“Funeral by funeral, the theory advances” – AgriNews

In 1970, Paul Samuelson became the first American to receive the Nobel Prize in Economics. The honor went to the Massachusetts Institute of Technology economist because he “simply rewrote considerable parts of economic theory.”

True that.

Samuelson had already written what was to become the best-selling college textbook on the subject, “economics”, now translated into 45 languages, and was soon to find success as a magazine columnist, writing about “gloomy science”. with both wit and wisdom.

A hallmark of his writing was clever sarcasm like the true, “The stock market predicted nine of the last five recessions”, and the economic layman, “Every good cause is worth some inefficiency.” Both jabs still sting today.

Within the profession, Samuelson was known to have battled with the equally famous – also Nobelist – Milton Friedman.

And, boy, did the government supporting Samuelson disagree with Old Free Markets Friedman.

In public policy, however, Friedman generally won because his greatest economic convert, Ronald Reagan, came to power preaching the Friedman doctrine that “government is the problem, markets are the answer.”

A generation of Reagan cronies then dominated conservative politics for 40 years. Samuelson, however, never subscribed to Friedman’s principle that “markets can self-regulate”.

On the contrary,” he said, “there can be no solution without government.”

This is not so much a partisan statement as a simple fact of life. The last few weeks confirm this, once again.

For example, in late July, Congress finally approved the CHIPS and Science Act, which authorizes the government to invest $52 billion in semiconductor manufacturing in the United States. The final Senate vote was decidedly bipartisan; 49 Democrats and 24 Republicans.

Why are taxpayers giving $52 billion to some of America’s wealthiest corporations?

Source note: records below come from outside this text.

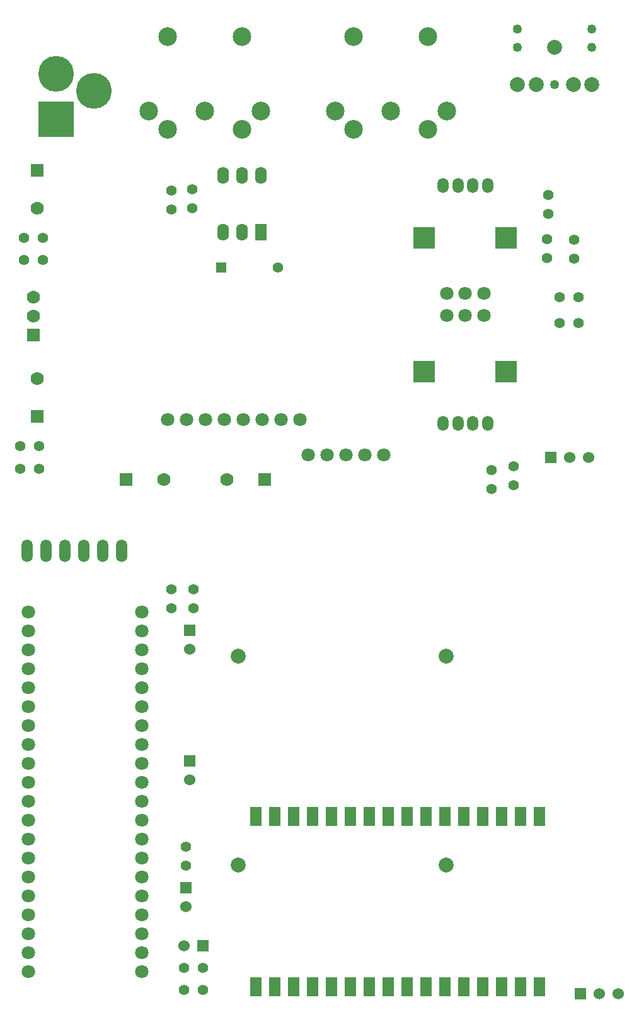
<source format=gbs>
G04 (created by PCBNEW (2013-07-07 BZR 4022)-stable) date 22/05/2015 13:43:49*
%MOIN*%
G04 Gerber Fmt 3.4, Leading zero omitted, Abs format*
%FSLAX34Y34*%
G01*
G70*
G90*
G04 APERTURE LIST*
%ADD10C,0.00590551*%
%ADD11C,0.07*%
%ADD12R,0.07X0.07*%
%ADD13R,0.0590551X0.1*%
%ADD14O,0.0590551X0.0787402*%
%ADD15C,0.0708661*%
%ADD16R,0.11811X0.11811*%
%ADD17C,0.055*%
%ADD18R,0.06X0.06*%
%ADD19C,0.06*%
%ADD20R,0.062X0.09*%
%ADD21O,0.062X0.09*%
%ADD22R,0.055X0.055*%
%ADD23C,0.0984252*%
%ADD24C,0.189*%
%ADD25R,0.189X0.189*%
%ADD26C,0.0787402*%
%ADD27C,0.0492126*%
%ADD28O,0.0593X0.1187*%
G04 APERTURE END LIST*
G54D10*
G54D11*
X107086Y-48212D03*
X107086Y-49212D03*
G54D12*
X107086Y-50212D03*
G54D13*
X133858Y-84645D03*
X132858Y-84645D03*
X131858Y-84645D03*
X130858Y-84645D03*
X129858Y-84645D03*
X128858Y-84645D03*
X127858Y-84645D03*
X126858Y-84645D03*
X125858Y-84645D03*
X124858Y-84645D03*
X123858Y-84645D03*
X122858Y-84645D03*
X121858Y-84645D03*
X120858Y-84645D03*
X119858Y-84645D03*
X118858Y-84645D03*
X118858Y-75645D03*
X119858Y-75645D03*
X120858Y-75645D03*
X121858Y-75645D03*
X122858Y-75645D03*
X123858Y-75645D03*
X124858Y-75645D03*
X125858Y-75645D03*
X126858Y-75645D03*
X127858Y-75645D03*
X128858Y-75645D03*
X129858Y-75645D03*
X130858Y-75645D03*
X131858Y-75645D03*
X132858Y-75645D03*
X133858Y-75645D03*
G54D14*
X129526Y-54910D03*
X130313Y-54910D03*
X131101Y-54910D03*
X128738Y-54910D03*
G54D15*
X129920Y-49201D03*
X130904Y-49201D03*
X128935Y-49201D03*
G54D16*
X132085Y-52154D03*
X127754Y-52154D03*
G54D14*
X130314Y-42322D03*
X129527Y-42322D03*
X128740Y-42322D03*
X131102Y-42322D03*
G54D15*
X129921Y-48031D03*
X128937Y-48031D03*
X130905Y-48031D03*
G54D16*
X127755Y-45078D03*
X132086Y-45078D03*
G54D17*
X132480Y-58177D03*
X132480Y-57177D03*
X131299Y-57374D03*
X131299Y-58374D03*
X134295Y-43830D03*
X134295Y-42830D03*
X134251Y-46169D03*
X134251Y-45169D03*
X114370Y-42610D03*
X114370Y-43610D03*
X135660Y-46180D03*
X135660Y-45180D03*
X115485Y-43520D03*
X115485Y-42520D03*
X135910Y-49610D03*
X134910Y-49610D03*
X135910Y-48225D03*
X134910Y-48225D03*
G54D18*
X134433Y-56692D03*
G54D19*
X135433Y-56692D03*
X136433Y-56692D03*
G54D18*
X136007Y-85039D03*
G54D19*
X137007Y-85039D03*
X138007Y-85039D03*
G54D18*
X116051Y-82480D03*
G54D19*
X115051Y-82480D03*
G54D18*
X115354Y-65838D03*
G54D19*
X115354Y-66838D03*
G54D18*
X115354Y-72728D03*
G54D19*
X115354Y-73728D03*
G54D20*
X119110Y-44807D03*
G54D21*
X118110Y-44807D03*
X117110Y-44807D03*
X117110Y-41807D03*
X118110Y-41807D03*
X119110Y-41807D03*
G54D22*
X117003Y-46653D03*
G54D17*
X120003Y-46653D03*
G54D12*
X107283Y-41519D03*
G54D11*
X107283Y-43519D03*
G54D12*
X107283Y-54543D03*
G54D11*
X107283Y-52543D03*
G54D12*
X119307Y-57874D03*
G54D11*
X117307Y-57874D03*
G54D12*
X111992Y-57874D03*
G54D11*
X113992Y-57874D03*
G54D17*
X114370Y-63673D03*
X114370Y-64673D03*
X115551Y-63673D03*
X115551Y-64673D03*
X115051Y-84842D03*
X116051Y-84842D03*
X115051Y-83661D03*
X116051Y-83661D03*
X106389Y-56102D03*
X107389Y-56102D03*
X106389Y-57283D03*
X107389Y-57283D03*
X106586Y-46259D03*
X107586Y-46259D03*
X106586Y-45078D03*
X107586Y-45078D03*
G54D15*
X112795Y-83858D03*
X112795Y-82858D03*
X112795Y-81858D03*
X112795Y-80858D03*
X112795Y-79858D03*
X112795Y-78858D03*
X112795Y-77858D03*
X112795Y-76858D03*
X112795Y-75858D03*
X112795Y-74858D03*
X112795Y-73858D03*
X112795Y-72858D03*
X112795Y-71858D03*
X112795Y-70858D03*
X112795Y-69858D03*
X112795Y-68858D03*
X112795Y-67858D03*
X112795Y-66858D03*
X112795Y-65858D03*
X112795Y-64858D03*
X106795Y-64858D03*
X106795Y-65858D03*
X106795Y-66858D03*
X106795Y-67858D03*
X106795Y-68858D03*
X106795Y-69858D03*
X106795Y-70858D03*
X106795Y-71858D03*
X106795Y-72858D03*
X106795Y-73858D03*
X106795Y-74858D03*
X106795Y-75858D03*
X106795Y-76858D03*
X106795Y-77858D03*
X106795Y-78858D03*
X106795Y-79858D03*
X106795Y-80858D03*
X106795Y-81858D03*
X106795Y-82858D03*
X106795Y-83858D03*
X114173Y-54692D03*
X115173Y-54692D03*
X116173Y-54692D03*
X117173Y-54692D03*
X118173Y-54692D03*
X119173Y-54692D03*
X120173Y-54692D03*
X121173Y-54692D03*
G54D23*
X116141Y-38385D03*
X119094Y-38385D03*
X113188Y-38385D03*
X114173Y-34448D03*
X118110Y-34448D03*
X114173Y-39370D03*
X118110Y-39370D03*
X125984Y-38385D03*
X128937Y-38385D03*
X123031Y-38385D03*
X124015Y-34448D03*
X127952Y-34448D03*
X124015Y-39370D03*
X127952Y-39370D03*
G54D24*
X108267Y-36417D03*
G54D25*
X108267Y-38817D03*
G54D24*
X110267Y-37317D03*
G54D26*
X133661Y-37007D03*
X135629Y-37007D03*
X132677Y-37007D03*
X136614Y-37007D03*
X134645Y-35039D03*
G54D27*
X132677Y-35039D03*
X136614Y-35039D03*
X132677Y-34055D03*
X136614Y-34055D03*
X134645Y-37007D03*
G54D28*
X106751Y-61614D03*
X107751Y-61614D03*
X108751Y-61614D03*
X109751Y-61614D03*
X110751Y-61614D03*
X111751Y-61614D03*
G54D18*
X115157Y-79421D03*
G54D19*
X115157Y-80421D03*
G54D17*
X115157Y-78255D03*
X115157Y-77255D03*
G54D15*
X121598Y-56570D03*
X122598Y-56570D03*
X123598Y-56570D03*
X124598Y-56570D03*
X125598Y-56570D03*
G54D26*
X117898Y-67200D03*
X128921Y-67200D03*
X128921Y-78223D03*
X117898Y-78223D03*
M02*

</source>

Because under free-market globalization, American semiconductor companies have invested billions in cheap-labor offshore manufacturing facilities to virtually abandon the United States

Under CHIPS, billions in taxpayer dollars will flow to companies that invest here in “essential American technology and national security,” the Boston Globe noted Aug. 8.

Farmers know how it works. Whole sectors of U.S. agriculture – like ethanol, high fructose corn syrup, crop insurance, biodiesel, supplemental food aid, foreign export markets, and resource conservation resources – have thrived under protective government umbrellas for decades in the name of national security.

In addition, extraordinary costs to federal agricultural programs, such as the Trump administration’s recent “assistance” with the trade war, periodically arise.

These expenses — separate from the ongoing cost of the farm bill — totaled $115.5 billion between 2018 and 2021. And this kind of additional expense is neither unique nor unusual.

Just recently, an additional $40 billion in climate change-related spending for the US Department of Agriculture was pushed through Congress by Democrats.

Much of this still-baked pie will go to alternative agricultural fuels like ethanol, biodiesel, wind and solar, while other billions will go directly to farmers and ranchers embracing climate-friendly changes in the agricultural practices.

Nearly every national, state and local farm group endorsed the climate bill, while the overwhelming Republican delegation in the Congress of Rural America voted it down. Only one major farm group, the American Farm Bureau Federation, opposed it.

In explaining the opposition, AFBF President Zippy Duvall sounded more like Friedman than any farmer and rancher.

“Farmers and ranchers support voluntary market-oriented programs,” he announced, “not higher taxes – at a time when the country is entering a recession.”

Duvall is partly right; farmers and ranchers support voluntary market-oriented programs. But they also support government agricultural spending that supports key sectors of U.S. agriculture — like alternative fuels, crop insurance, exports and food aid.

And it’s not just agriculture; this reality of “industrial policy” is key in US industries like energy, defense, infrastructure, finance, banking and now technology.

Samuelson accepted this fundamental truth, but Friedman never did. In fact, after Friedman’s death in 2006, the ever sassy Samuelson said, “I wish Friedman were still alive so he could see how his extremism led to the defeat of his own ideas.

Which, in classic Samuelson’s mind, proved another of his oft-quoted axioms: “Funeral by funeral, the theory goes.”